> _YOUR OBJECTIVE_
Set down again, line for line and without changes, the part of the records below that opens with the line containing "Similar Categories" and closes with the line containing "don't know what you need", including both of those lines.

(Records from a collection)
——

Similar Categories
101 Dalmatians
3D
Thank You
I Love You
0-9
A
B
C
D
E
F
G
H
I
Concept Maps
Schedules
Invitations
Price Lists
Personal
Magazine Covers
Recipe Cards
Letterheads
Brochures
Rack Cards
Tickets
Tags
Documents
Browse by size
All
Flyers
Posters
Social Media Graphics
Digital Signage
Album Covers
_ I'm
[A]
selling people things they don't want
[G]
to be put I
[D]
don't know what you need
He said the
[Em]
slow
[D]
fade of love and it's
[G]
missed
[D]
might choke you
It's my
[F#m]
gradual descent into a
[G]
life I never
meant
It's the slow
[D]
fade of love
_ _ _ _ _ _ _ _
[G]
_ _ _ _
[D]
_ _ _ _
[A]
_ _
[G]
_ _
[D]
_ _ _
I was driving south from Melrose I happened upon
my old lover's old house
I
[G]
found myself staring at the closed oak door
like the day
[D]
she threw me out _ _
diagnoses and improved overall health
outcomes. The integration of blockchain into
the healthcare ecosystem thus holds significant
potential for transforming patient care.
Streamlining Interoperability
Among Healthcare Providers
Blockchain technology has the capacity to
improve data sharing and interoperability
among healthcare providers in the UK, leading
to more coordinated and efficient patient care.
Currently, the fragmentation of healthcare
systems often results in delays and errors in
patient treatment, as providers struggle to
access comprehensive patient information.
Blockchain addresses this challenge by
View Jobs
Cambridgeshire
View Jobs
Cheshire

——

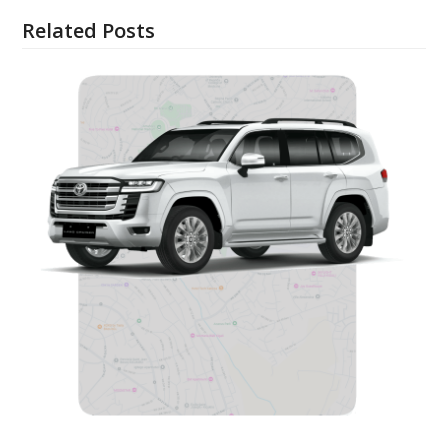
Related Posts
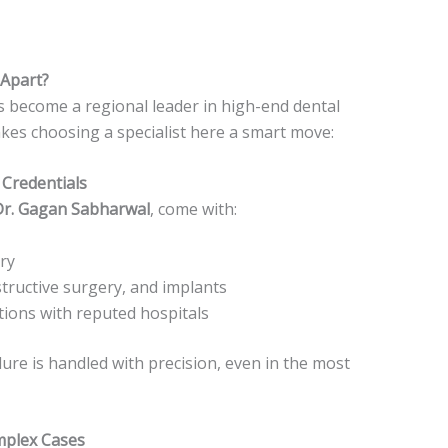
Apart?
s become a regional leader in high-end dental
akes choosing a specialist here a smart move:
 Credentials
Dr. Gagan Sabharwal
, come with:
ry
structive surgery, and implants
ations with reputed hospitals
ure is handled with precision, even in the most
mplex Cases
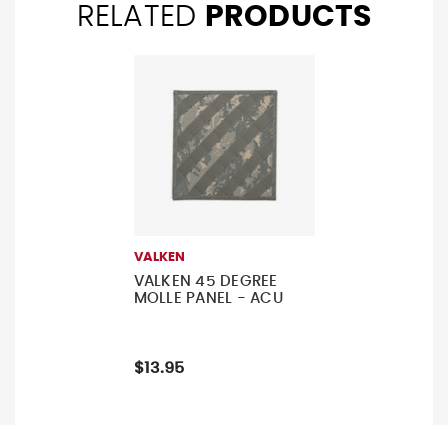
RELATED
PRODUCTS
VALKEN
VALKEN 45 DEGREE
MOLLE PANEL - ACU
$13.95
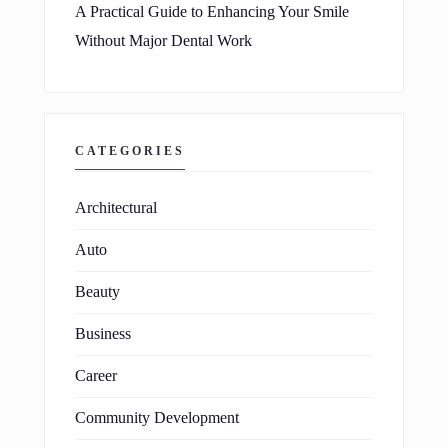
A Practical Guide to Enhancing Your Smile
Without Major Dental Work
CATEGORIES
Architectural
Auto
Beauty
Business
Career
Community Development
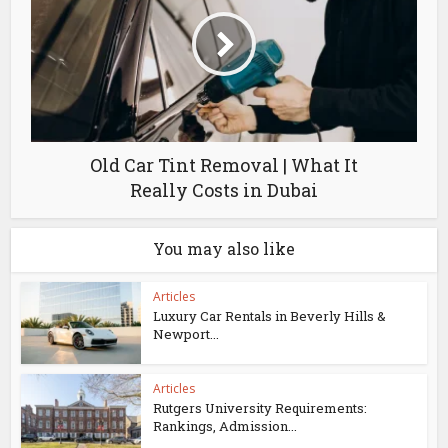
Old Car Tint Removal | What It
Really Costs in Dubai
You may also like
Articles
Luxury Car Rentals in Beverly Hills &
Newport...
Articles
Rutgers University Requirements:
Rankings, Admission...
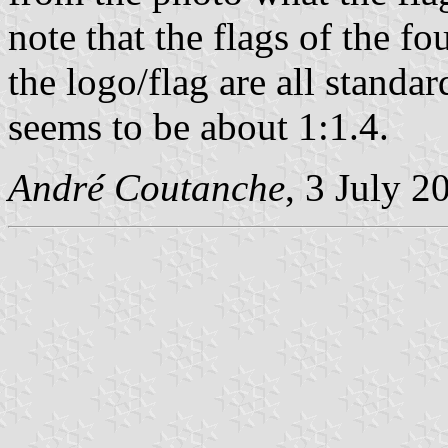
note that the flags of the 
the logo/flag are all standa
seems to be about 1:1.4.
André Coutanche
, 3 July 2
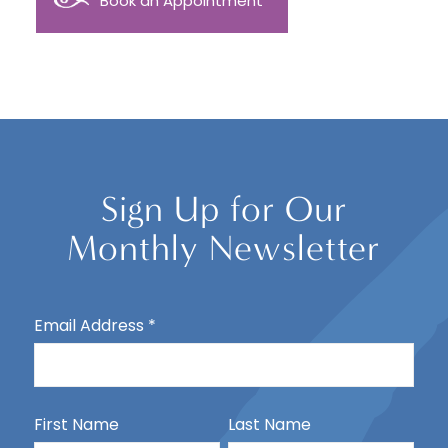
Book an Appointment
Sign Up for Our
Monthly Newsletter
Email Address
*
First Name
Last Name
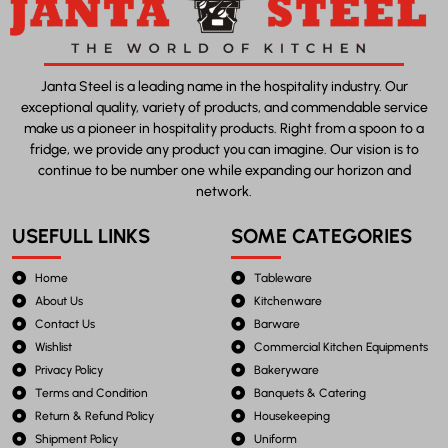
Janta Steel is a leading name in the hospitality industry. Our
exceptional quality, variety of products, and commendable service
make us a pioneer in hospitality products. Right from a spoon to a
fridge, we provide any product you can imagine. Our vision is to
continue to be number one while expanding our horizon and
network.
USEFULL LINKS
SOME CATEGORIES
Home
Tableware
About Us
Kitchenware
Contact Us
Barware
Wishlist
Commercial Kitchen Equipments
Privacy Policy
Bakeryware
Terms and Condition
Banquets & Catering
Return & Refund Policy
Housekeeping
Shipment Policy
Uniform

——

> _RESPONSE TO THE TASK_
Similar Categories
101 Dalmatians
3D
Thank You
I Love You
0-9
A
B
C
D
E
F
G
H
I
Concept Maps
Schedules
Invitations
Price Lists
Personal
Magazine Covers
Recipe Cards
Letterheads
Brochures
Rack Cards
Tickets
Tags
Documents
Browse by size
All
Flyers
Posters
Social Media Graphics
Digital Signage
Album Covers
_ I'm
[A]
selling people things they don't want
[G]
to be put I
[D]
don't know what you need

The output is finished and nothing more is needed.